*** GIVEN TEXT ***

Rolling paper is a specialty paper used for making cigarettes (commercially manufactured filter cigarettes and individually made roll-your-own cigarettes). Rolling papers are packs of several cigarette-size sheets, often folded inside a cardboard wrapper. They are also known as 'blanks', which are used to encase tobacco or cannabis. It may be flavoured.

Rolling papers are also used for rolling cannabis cigarettes called Joints.

History

The first cigarette paper was produced in Alcoy, Spain, in 1764. Paper cigarettes became popular in the second half of the 19th century, displacing the more expensive cigars and cigarillos.

As cigars and cigarillos were expensive, the beggars of Spain would collect the cigar butts from the ground and roll them in pieces of paper to be smoked. During the Crimean War this culture became more prevalent and British soldiers learned how to roll tobacco in newspapers. Frequent use of rolling paper became a custom, and to fulfil the need, rolling paper companies Pay-Pay, Smoking, and Rizla emerged.

*** End of GIVEN TEXT ***

- [BRIEF 1]:
Answer these questions from the rolling paper text.
(a) In what town and year was the first cigarette paper produced?
(b) What did British soldiers learn during the Crimean War?
(c) By what other name are rolling papers known?
- [BRIEF 2]: Render this sentence from the rolling paper text in Spanish: "The first cigarette paper was produced in Alcoy, Spain, in 1764."
Rely only on the rolling paper text when answering.

*** RECORDED INFORMATION ***

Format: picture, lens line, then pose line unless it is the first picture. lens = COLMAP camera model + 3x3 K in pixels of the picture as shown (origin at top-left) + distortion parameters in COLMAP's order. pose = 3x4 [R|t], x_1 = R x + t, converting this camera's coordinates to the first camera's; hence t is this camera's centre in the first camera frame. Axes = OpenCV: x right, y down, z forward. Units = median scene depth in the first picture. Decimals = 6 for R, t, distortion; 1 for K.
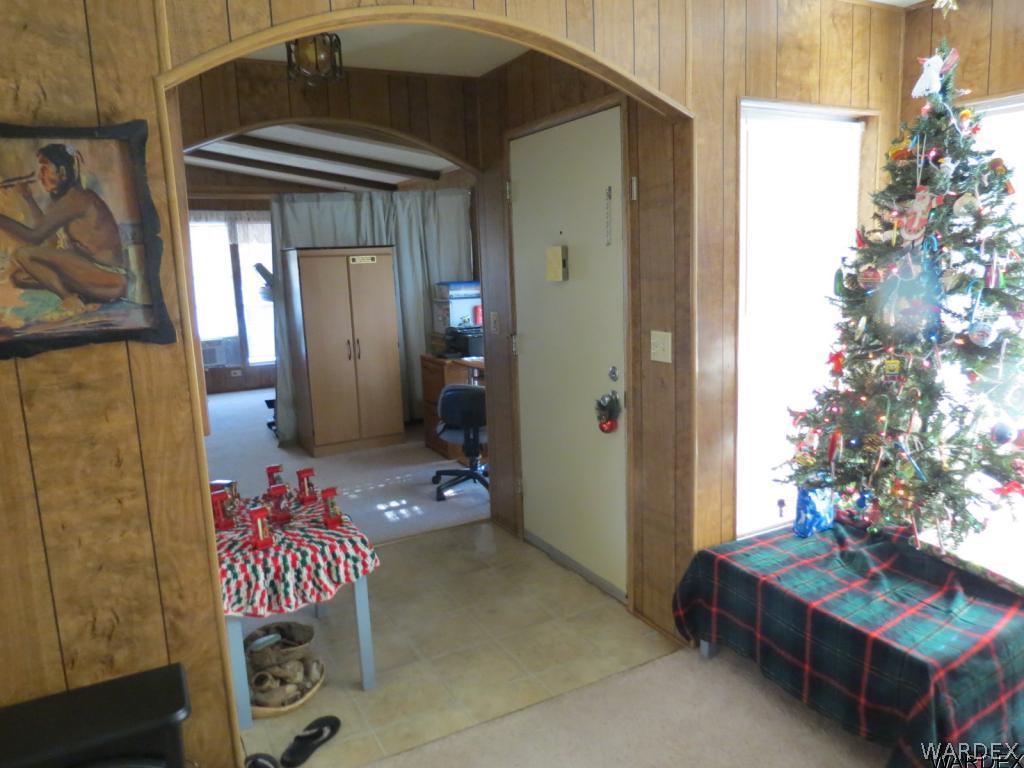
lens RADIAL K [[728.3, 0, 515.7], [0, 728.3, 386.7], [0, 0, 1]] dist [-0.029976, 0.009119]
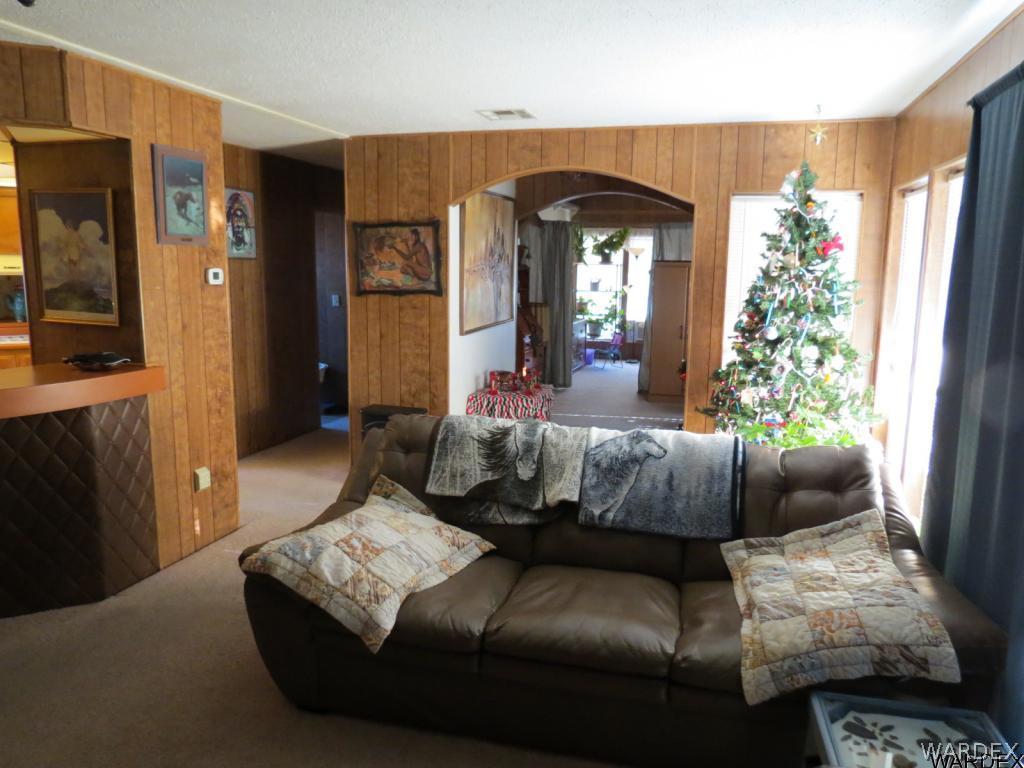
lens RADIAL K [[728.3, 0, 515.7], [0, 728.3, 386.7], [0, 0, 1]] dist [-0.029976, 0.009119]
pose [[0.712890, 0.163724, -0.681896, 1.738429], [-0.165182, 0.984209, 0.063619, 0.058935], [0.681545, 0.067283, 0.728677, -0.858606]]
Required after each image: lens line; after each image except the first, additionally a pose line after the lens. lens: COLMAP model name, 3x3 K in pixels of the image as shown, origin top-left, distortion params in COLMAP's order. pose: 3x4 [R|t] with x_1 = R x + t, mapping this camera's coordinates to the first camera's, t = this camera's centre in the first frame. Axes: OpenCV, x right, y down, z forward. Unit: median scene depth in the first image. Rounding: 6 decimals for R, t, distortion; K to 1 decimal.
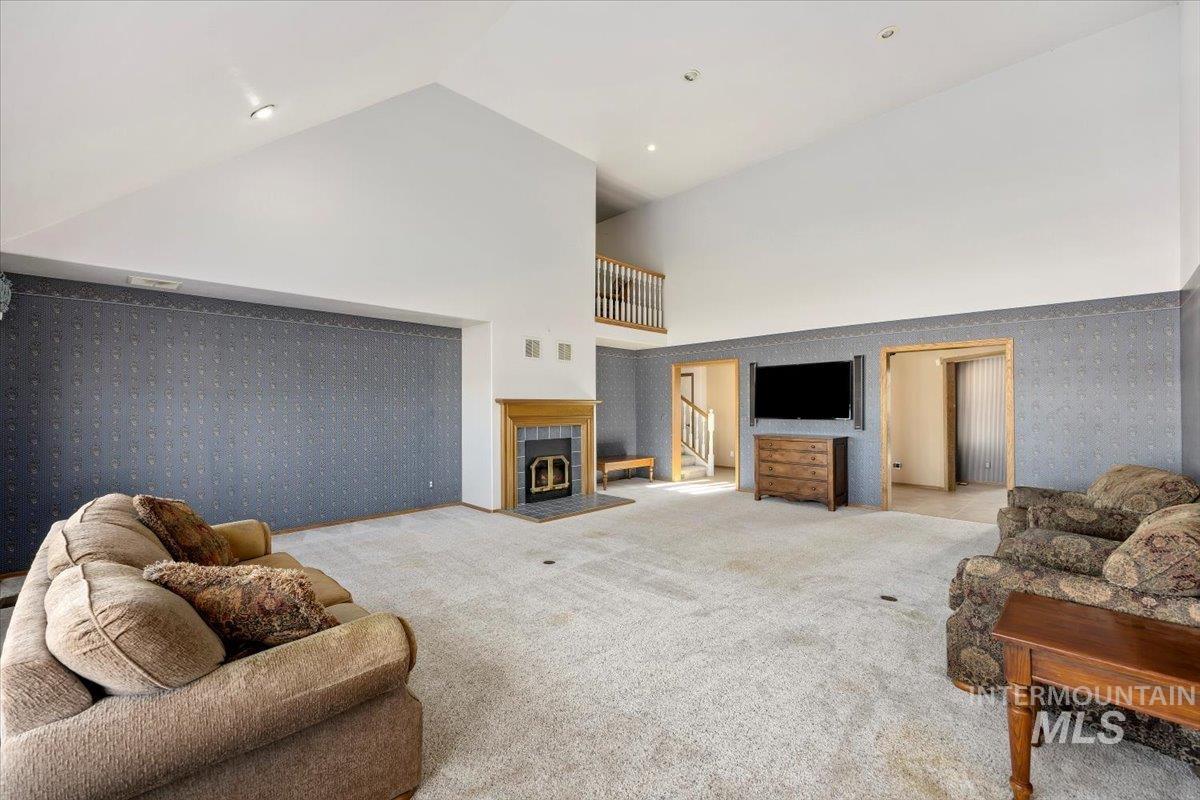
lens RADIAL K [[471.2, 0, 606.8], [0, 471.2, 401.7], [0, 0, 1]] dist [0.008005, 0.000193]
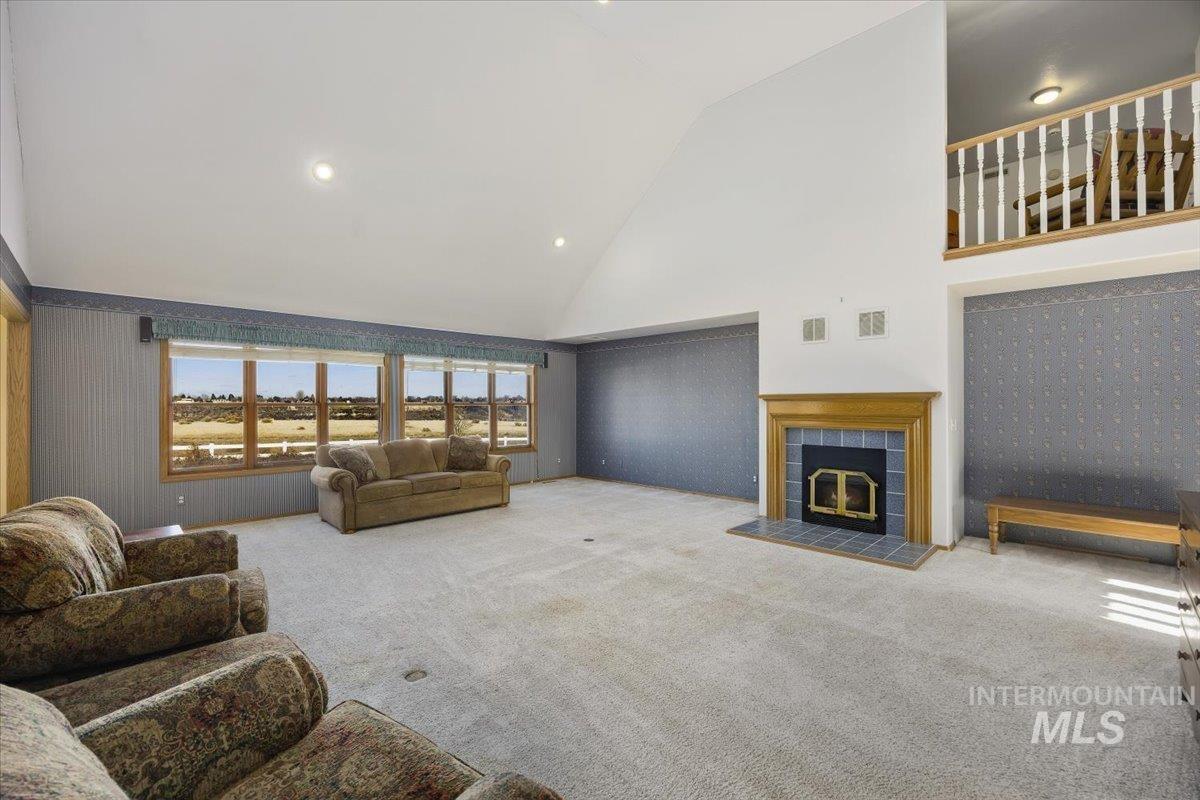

*** End of RECORDED INFORMATION ***

- [ANSWER SPACE 1]:
(a) Alcoy, Spain, in 1764
(b) How to roll tobacco in newspapers
(c) Blanks

- [ANSWER SPACE 2]: El primer papel de fumar se produjo en Alcoy, España, en 1764.